Margot commented that Isabel's background was the reason for her success: having come from a working-class family, she imbued the role of aloof, aristocratic model with egalitarian playfulness, fitting for the socialised luxury that emerged in Gylian society. By keeping her privacy, she allowed herself to represent an ideal, malleable to any situation or concept, without the effect being spoiled by the viewer knowing anything about her as a person.

Isabel was fascinated by fame. She greatly enjoyed being famous, and in particular relished the irony that while she was one of Gylias' most renowned faces and voices, both the public and her collaborators knew almost nothing about her personally. It was this aspect that fueled public fascination with her and the popularity of her image.

Virginia Inman described Isabel as "a glorious model of Gylian womanhood, all the more so because she wasn't the only one. She lent her beauty to represent everything great about Gylias, and the public couldn't get enough of her." She summarised Isabel's impact in The Power of Glamour: "If Gylias had a face and voice, it would be that of Isabel Longstowe."

Later life and death

Isabel retired from modelling and acting in 1976. She kept a meticulous collection of her photographs, portraits, and films in the basement of her home in Velouria.

In retirement, she focused on raising her children and grandchildren, and was involved in charity work and campaigning against parking metres and heavy lorries in Velouria. She also volunteered at a local school for blind children, designed children's clothes, and occasionally wrote advice columns for Silhouette, Downtown, Surface, and The Travelling Companion.

Long unsentimental about her past, she became more open for interviews later in life, speaking about her experiences in the Golden Revolution and uploading her photographs, portraits, films, and voice roles to the publinet. By the 1990s, she was fêted as an icon of the Golden Revolution and Groovy Gylias, her image and voice being referenced and sampled by Neo-Gylian Sound acts.

She was interviewed for the 1999 documentary series Nation Building, memorably choosing to wear an enormous picture hat with a "curtain" veil that playfully hid her face. She avoided being photographed or filmed in later life, believing that the public should remember her as she was in her prime.

After retiring, one of her last links to her former career was her continued work recording train announcements for GNRTS. In one of her last interviews, she joked, "As long as my larynx still works, I will be the voice of your train journey."
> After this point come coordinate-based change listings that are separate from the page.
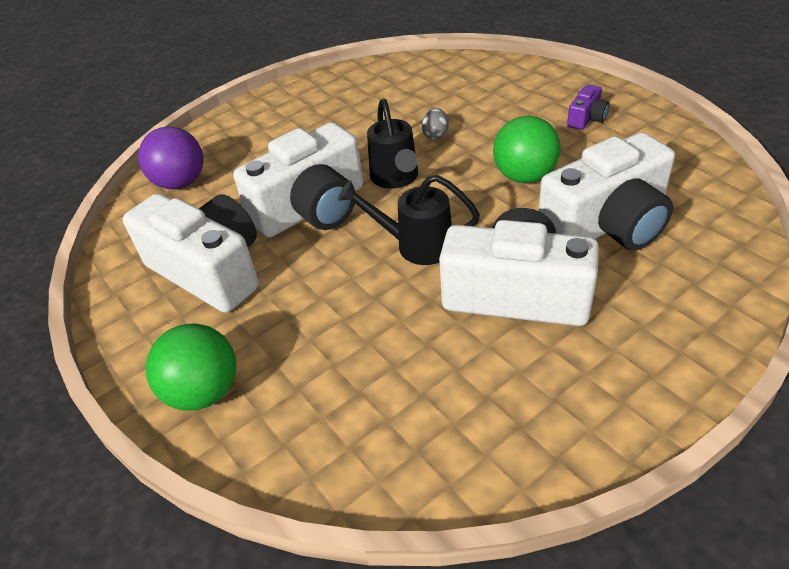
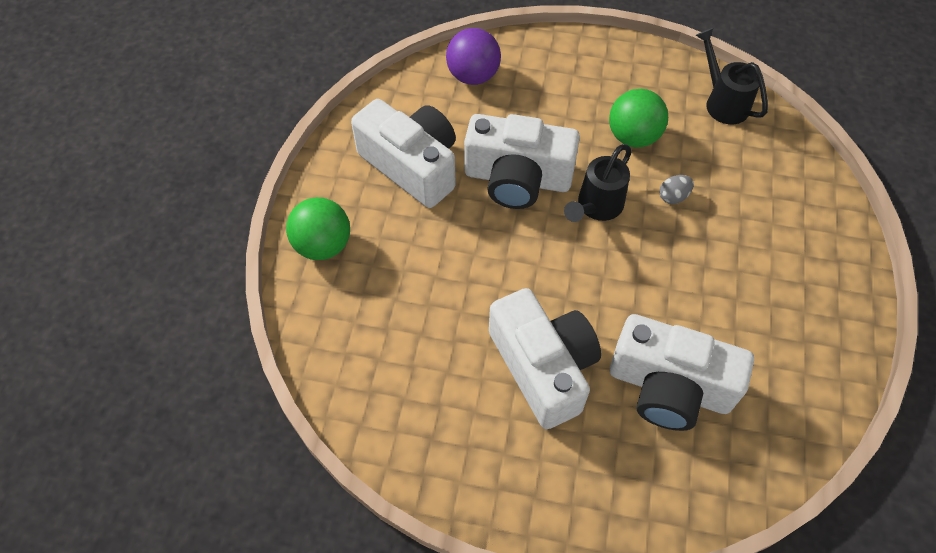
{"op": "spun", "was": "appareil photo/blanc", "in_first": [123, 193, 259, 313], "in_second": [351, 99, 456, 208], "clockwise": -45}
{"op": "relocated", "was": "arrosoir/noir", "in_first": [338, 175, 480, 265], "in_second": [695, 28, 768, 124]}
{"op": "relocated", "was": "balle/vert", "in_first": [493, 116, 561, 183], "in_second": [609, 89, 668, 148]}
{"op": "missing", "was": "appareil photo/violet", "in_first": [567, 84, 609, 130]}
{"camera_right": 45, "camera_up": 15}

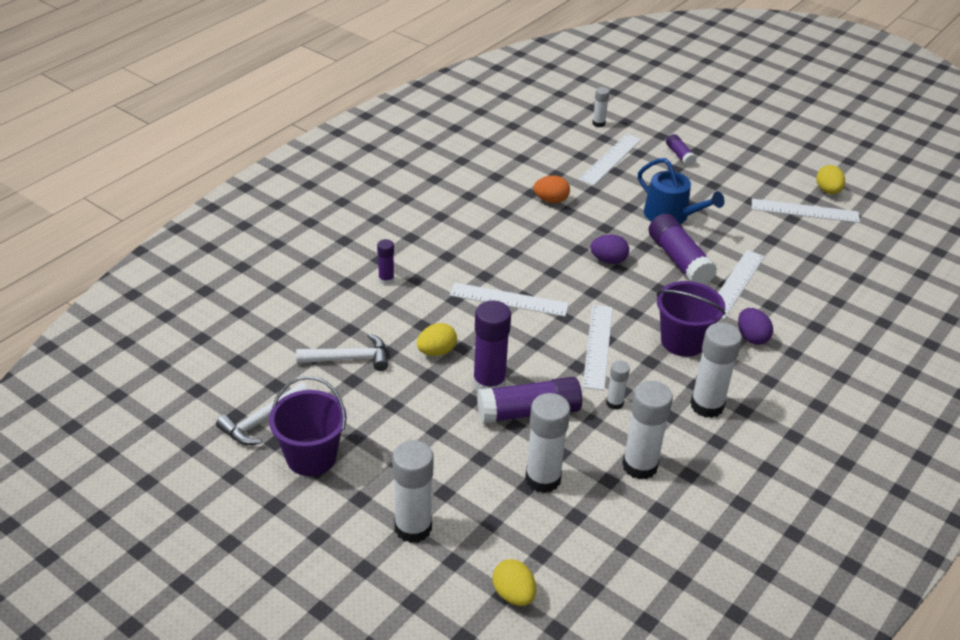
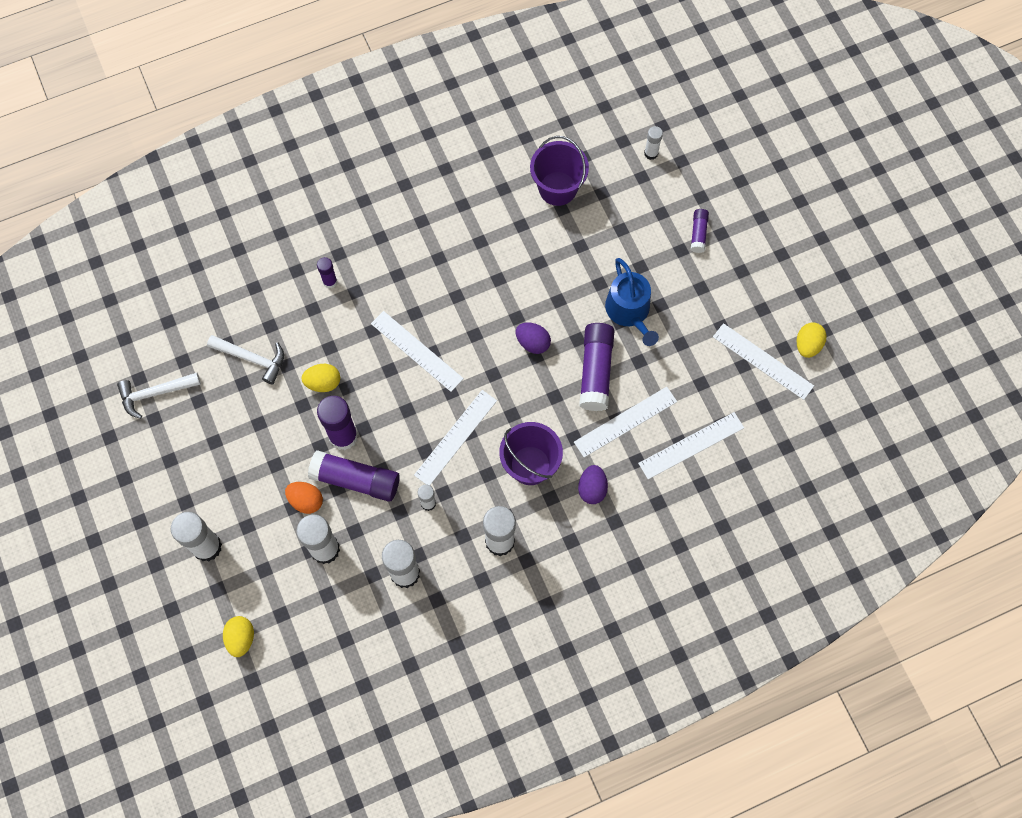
{"op": "relocated", "was": "seau/violet", "in_first": [269, 376, 347, 476], "in_second": [530, 136, 589, 206]}
{"op": "relocated", "was": "œuf/orange", "in_first": [533, 175, 570, 203], "in_second": [285, 482, 323, 514]}
{"op": "relocated", "was": "règle/blanc", "in_first": [578, 134, 642, 186], "in_second": [638, 412, 744, 479]}
{"camera_right": 30, "camera_up": 30}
She died on 16 September 2012 of natural causes.

Private life

Isabel's first relationship was with Ian MacManus, an Ossorian pilot and volunteer with the People's Army. The couple had two children, and were engaged to be married when Ian was killed in a plane crash.

She married Neil Campbell, a Schottian insurance underwriter, in 1965. They remained married until his death in 1993.

Isabel was fluent in both English and French and could speak both with an elegant accent, which was the main factor in GNRTS hiring her for train announcements. Her voice remains iconically associated with the GNRTS to the extent that announcements for new stations opened after her death specifically hired voice actors who could mimic her voice.

She was a supporter of the National Bloc, and described herself as "a conservative by manners", and her relation to the Golden Revolution as "the entertained mother smiling as her little rascals make their merry mayhem." Her persona and sartorial style were deliberately emulated by many prominent conservatives, who found her glamorous detachment and slyly buttoned-down image a perfect compliment to the identity they cultivated in Gylian politics.